Most urgently, verse 20 offers a word desperately needed in an age of extremism and ideological fury: God's own justice is governed by "measure, number, and weight." Those who act in God's name — whether in politics, in family life, or in the Church — are called to proportion their responses to reality rather than unleash the full arsenal of their capacity for harm. Divine power is self-restrained by divine wisdom. Human power must be too.
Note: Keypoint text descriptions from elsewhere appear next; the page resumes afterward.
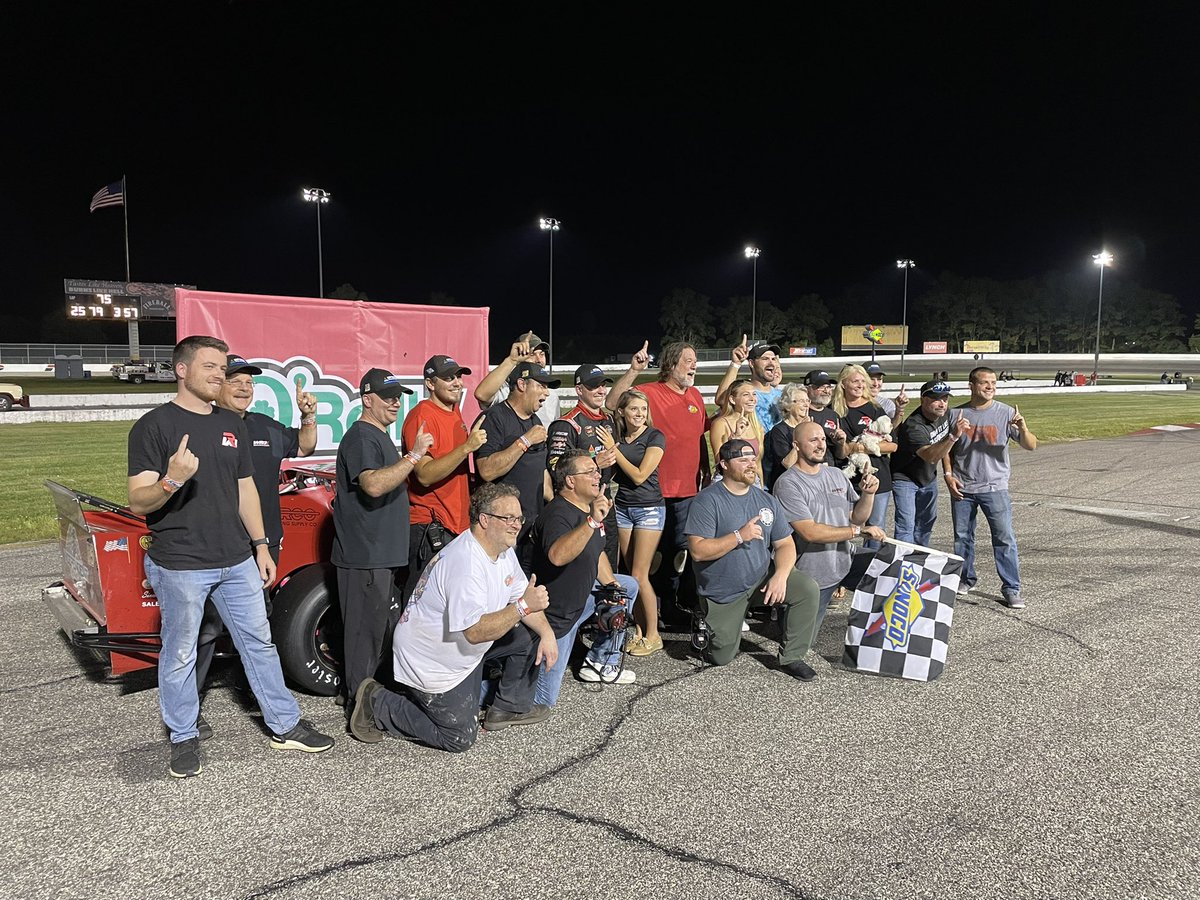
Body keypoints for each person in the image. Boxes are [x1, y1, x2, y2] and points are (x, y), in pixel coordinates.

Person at [127, 335, 333, 779]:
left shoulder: (232, 424)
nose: (220, 374)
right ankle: (183, 736)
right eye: (210, 366)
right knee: (181, 652)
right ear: (181, 370)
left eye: (222, 367)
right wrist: (171, 481)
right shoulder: (153, 426)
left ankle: (285, 725)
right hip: (180, 564)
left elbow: (245, 490)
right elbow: (138, 502)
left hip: (237, 560)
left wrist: (260, 545)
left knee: (258, 644)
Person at [348, 483, 559, 750]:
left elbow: (521, 595)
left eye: (519, 518)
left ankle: (508, 707)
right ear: (484, 519)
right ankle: (377, 701)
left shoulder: (502, 550)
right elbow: (474, 631)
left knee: (530, 632)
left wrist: (547, 633)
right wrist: (521, 608)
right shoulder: (465, 563)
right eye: (508, 518)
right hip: (433, 658)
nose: (516, 525)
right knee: (458, 737)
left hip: (465, 651)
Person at [193, 354, 318, 702]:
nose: (244, 387)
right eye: (236, 380)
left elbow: (305, 445)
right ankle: (190, 702)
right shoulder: (202, 426)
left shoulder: (264, 426)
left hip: (263, 544)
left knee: (258, 620)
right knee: (208, 626)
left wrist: (308, 415)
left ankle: (257, 691)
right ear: (218, 385)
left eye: (249, 382)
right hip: (218, 544)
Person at [333, 367, 433, 713]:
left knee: (374, 634)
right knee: (364, 638)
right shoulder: (362, 436)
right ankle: (359, 709)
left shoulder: (376, 436)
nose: (394, 403)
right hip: (365, 557)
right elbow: (373, 484)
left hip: (378, 556)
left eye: (397, 397)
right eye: (387, 397)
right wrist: (414, 456)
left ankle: (365, 699)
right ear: (367, 399)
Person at [685, 439, 821, 679]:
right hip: (724, 590)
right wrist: (739, 536)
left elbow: (785, 544)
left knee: (806, 588)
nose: (751, 465)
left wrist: (780, 575)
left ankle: (792, 657)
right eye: (742, 460)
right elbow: (698, 551)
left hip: (760, 580)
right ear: (724, 464)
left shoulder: (766, 500)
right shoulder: (707, 500)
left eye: (752, 459)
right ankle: (706, 620)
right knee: (721, 657)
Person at [530, 449, 641, 704]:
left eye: (596, 471)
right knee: (544, 700)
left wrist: (612, 587)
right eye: (589, 472)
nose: (597, 475)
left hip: (582, 595)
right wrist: (591, 521)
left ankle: (600, 662)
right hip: (558, 611)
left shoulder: (586, 509)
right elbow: (557, 556)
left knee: (626, 587)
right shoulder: (558, 514)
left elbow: (596, 551)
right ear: (570, 480)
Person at [611, 341, 708, 627]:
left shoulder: (696, 396)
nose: (694, 365)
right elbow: (613, 403)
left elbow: (698, 437)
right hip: (652, 492)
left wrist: (704, 465)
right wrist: (633, 371)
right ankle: (639, 611)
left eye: (695, 360)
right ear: (670, 364)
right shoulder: (650, 391)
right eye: (688, 360)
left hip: (688, 490)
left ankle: (669, 605)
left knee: (678, 553)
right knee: (648, 558)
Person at [774, 422, 887, 631]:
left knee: (888, 569)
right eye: (813, 440)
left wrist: (868, 494)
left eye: (823, 439)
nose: (820, 445)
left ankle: (875, 632)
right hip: (812, 571)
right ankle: (785, 606)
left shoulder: (835, 474)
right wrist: (857, 532)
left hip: (844, 558)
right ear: (796, 446)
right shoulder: (788, 484)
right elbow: (809, 532)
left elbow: (856, 517)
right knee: (798, 640)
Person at [944, 367, 1038, 609]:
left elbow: (1031, 446)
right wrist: (949, 475)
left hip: (995, 487)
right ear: (972, 385)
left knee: (1004, 538)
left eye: (993, 383)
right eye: (985, 383)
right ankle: (966, 579)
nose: (990, 387)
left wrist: (1024, 428)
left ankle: (1011, 588)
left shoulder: (1006, 413)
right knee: (963, 538)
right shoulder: (956, 413)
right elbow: (947, 449)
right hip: (963, 487)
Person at [401, 355, 487, 599]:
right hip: (430, 527)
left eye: (459, 376)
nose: (457, 382)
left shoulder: (453, 411)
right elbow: (424, 475)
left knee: (450, 600)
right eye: (448, 378)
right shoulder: (422, 416)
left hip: (456, 525)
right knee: (421, 601)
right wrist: (466, 448)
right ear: (430, 383)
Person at [599, 388, 666, 656]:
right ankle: (638, 629)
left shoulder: (654, 436)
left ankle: (654, 634)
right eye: (634, 409)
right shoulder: (619, 437)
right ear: (623, 413)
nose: (640, 414)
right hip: (624, 508)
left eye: (643, 409)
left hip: (649, 509)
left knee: (640, 573)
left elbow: (640, 476)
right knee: (630, 575)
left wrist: (614, 449)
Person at [474, 362, 560, 571]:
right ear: (521, 384)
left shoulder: (535, 420)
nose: (546, 393)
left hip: (530, 528)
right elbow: (486, 470)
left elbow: (541, 473)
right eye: (541, 386)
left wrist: (558, 505)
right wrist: (524, 442)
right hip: (501, 529)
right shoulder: (494, 418)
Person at [547, 363, 620, 566]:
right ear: (579, 390)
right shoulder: (567, 424)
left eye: (604, 385)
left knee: (610, 561)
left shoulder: (609, 421)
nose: (601, 390)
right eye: (594, 386)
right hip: (579, 506)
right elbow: (556, 468)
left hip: (606, 500)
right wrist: (596, 463)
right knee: (585, 563)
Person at [890, 380, 969, 547]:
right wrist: (953, 437)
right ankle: (902, 564)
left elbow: (944, 448)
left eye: (945, 399)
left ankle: (919, 558)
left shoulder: (945, 415)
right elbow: (931, 456)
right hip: (905, 478)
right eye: (936, 399)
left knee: (926, 524)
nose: (942, 404)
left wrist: (948, 474)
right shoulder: (914, 426)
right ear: (923, 400)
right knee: (906, 526)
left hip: (928, 477)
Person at [832, 363, 897, 548]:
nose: (860, 385)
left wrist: (859, 447)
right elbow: (840, 450)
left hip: (877, 478)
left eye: (863, 381)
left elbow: (892, 446)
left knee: (875, 530)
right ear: (843, 383)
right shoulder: (834, 410)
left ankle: (871, 573)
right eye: (855, 381)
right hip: (846, 479)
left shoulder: (874, 409)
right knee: (845, 528)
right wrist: (853, 448)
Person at [473, 331, 558, 427]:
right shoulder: (506, 388)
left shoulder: (552, 395)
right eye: (532, 354)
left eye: (542, 354)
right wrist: (512, 360)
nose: (539, 360)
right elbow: (481, 395)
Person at [714, 336, 783, 432]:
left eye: (773, 359)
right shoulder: (745, 394)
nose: (771, 362)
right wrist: (736, 364)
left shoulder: (782, 396)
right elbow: (721, 400)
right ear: (751, 363)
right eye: (765, 359)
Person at [709, 380, 765, 484]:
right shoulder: (721, 424)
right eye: (746, 395)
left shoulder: (757, 427)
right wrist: (736, 436)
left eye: (754, 394)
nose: (752, 399)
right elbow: (720, 461)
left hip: (752, 482)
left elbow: (757, 463)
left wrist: (761, 487)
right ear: (732, 399)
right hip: (728, 482)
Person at [762, 383, 810, 491]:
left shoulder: (812, 427)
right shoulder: (779, 431)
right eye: (801, 401)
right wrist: (802, 433)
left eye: (807, 401)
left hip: (809, 483)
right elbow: (788, 464)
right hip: (788, 486)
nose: (806, 405)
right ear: (788, 405)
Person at [804, 369, 847, 466]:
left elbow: (841, 455)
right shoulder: (802, 412)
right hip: (808, 470)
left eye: (829, 387)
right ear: (808, 389)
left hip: (829, 471)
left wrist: (841, 444)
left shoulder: (833, 415)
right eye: (821, 387)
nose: (826, 391)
Verse 20 — Measure, Number, and Weight The passage climaxes with one of Wisdom's most celebrated theological statements. God could have destroyed the Egyptians with "a single breath" — pneuma — pursued by personified Justice (Dikē), a quasi-hypostatic figure here. But instead of annihilation, God "arranged all things by measure, number, and weight" (arithmō kai metrō kai stathmō). This triad is not merely aesthetic or mathematical; it is a statement about the ontological structure of created reality as willed by a rational God. Creation is ordered, proportionate, and quantifiable — and God's governance of history respects this order even when executing judgment. Punishment is calibrated to the sin, not maximized to divine capacity. The verse thus constitutes a theological bridge between justice and mercy: God's power is absolute, but its exercise is always ordered by wisdom.